Breakpoint 1, anti_adjust_stack (adjust=0x2e7b0500) at
/home/uros/gcc-svn/trunk/gcc/explow.c:902
902   if (adjust == const0_rtx)
(gdb) bt
#0  anti_adjust_stack (adjust=0x2e7b0500) at
/home/uros/gcc-svn/trunk/gcc/explow.c:902
#1  0x0080f24c in expand_call (exp=0x2e7b3680, target=0x0,
ignore=1) at /home/uros/gcc-svn/trunk/gcc/calls.c:3165
#2  0x00966084 in expand_expr_real_1 (exp=0x2e7b3680, target=0x0,
tmode=VOIDmode, modifier=EXPAND_NORMAL, alt_rtl=0x0, inner_reference_p=false)
at /home/uros/gcc-svn/trunk/gcc/expr.c:10362

There is already precompute_register_parameters function where:

/* If the value is a non-legitimate constant, force it into a
   pseudo now.  TLS symbols sometimes need a call to resolve.  */
if (CONSTANT_P (args[i].value)
 !targetm.legitimate_constant_p (args[i].mode, args[i].value))
  args[i].value = force_reg (args[i].mode, args[i].value);

So, the core of the problem is in the call infrastructure that should emit
precomputed register parameters before anti_adjust_stack is emitted

After this infrastructure problem is fixed, proposed SP_REG dependency will
prevent stack adjustment to be scheduled above TLS patterns.

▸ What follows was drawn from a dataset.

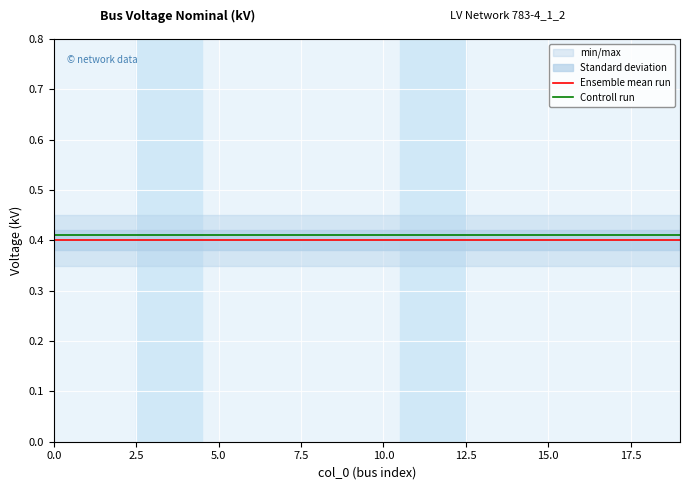

Which series has the widest spread of values?

Ensemble mean run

Re-confirmed as RTL-optimization problem.

[Bug rtl-optimization/58066] __tls_get_addr is called with misaligned stack on x86-64

2015-07-13 Thread hjl.tools at gmail dot com
https://gcc.gnu.org/bugzilla/show_bug.cgi?id=58066

--- Comment #15 from H.J. Lu hjl.tools at gmail dot com ---
(In reply to Uroš Bizjak from comment #13)
 Created attachment 35964 [details]
 Combined middle/end/target patch
 
 Patch in testing.

I tried it on GCC 5 and it works on glibc.  Thanks.